In 1850 the prison re-opened as a civic prison to address the contraction in the transportation of prisoners to Australia; alterations were made to the convict accommodation, and by 1851 there was room for 1030 inmates. During the 1860s, 1870s and 1880s a number of alterations were made to the prison by the architect Sir Edmund du Cane (1830-1903), appointed Director of Convicts and Inspector of Military Prisons in 1863, and Surveyor-General of Prisons, Chairman of the Board of Convict Prisons and Inspector-General of Military Prisons in 1869. Further rebuilding of the prison took place during the first quarter of the C20, with four new wings built between 1901 and 1915. A detailed description of Dartmoor Prison during this period was published in 1909-10 by RG Alford (Notes on the buildings of English Prisons, vol. 2, pp75-87).

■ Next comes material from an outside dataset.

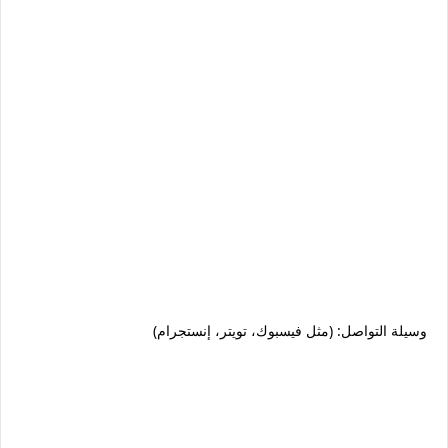
وسيلة التواصل: (مثل فيسبوك، تويتر، إنستجرام)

During the First World War Dartmoor Prison housed around 1000 conscientious objectors, who mainly undertook farm labour or worked in quarries on the Moor.
Dartmoor Prison has seen much change in the course of the C20 and early C21. Major prison riots which took place in prisons across the country including Dartmoor in 1990, led to an extensive refurbishment programme to improve the prison’s security. Despite the degree of rebuilding which Dartmoor has undergone over more than two hundred years, the radial plan established by the original design has survived.
The sewerage aqueduct located to the east of the prison represents an improvement to the original system for the supply and circulation of water. Water was carried from higher ground to the west along a leat four miles in length and passed into the reservoir. From the reservoir the water passed under the road and into an open conduit that ran around the site and drained out at the east side of the site; it was then carried in a leat to land at Tor Royal, to the south-west of the prison. The freshest water was therefore supplied to the Infirmary and the Petty Officer’s prison to the west of the site. Water moved both clockwise and anti-clockwise around the prison and passed beneath small privy blocks attached to the outer ends of each wing, a system of sanitation akin to medieval monastic reredorters. A bathing pool, located roughly on the site of the present E Wing, features in the view of 1810, but was apparently removed when new internal walls were built in 1812. In 1900 the sewerage aqueduct was constructed, to carry waste away from the prison across the Blackabrook River to new sewage works.
Prison sewerage aqueduct, constructed in 1900.
MATERIALS: granite rubble and dressed granite.
DESCRIPTION: the aqueduct is approximately 275ft long and has an eleven-arch span, the segmental arches being formed of dressed granite. The low parapets have dressed coping stones.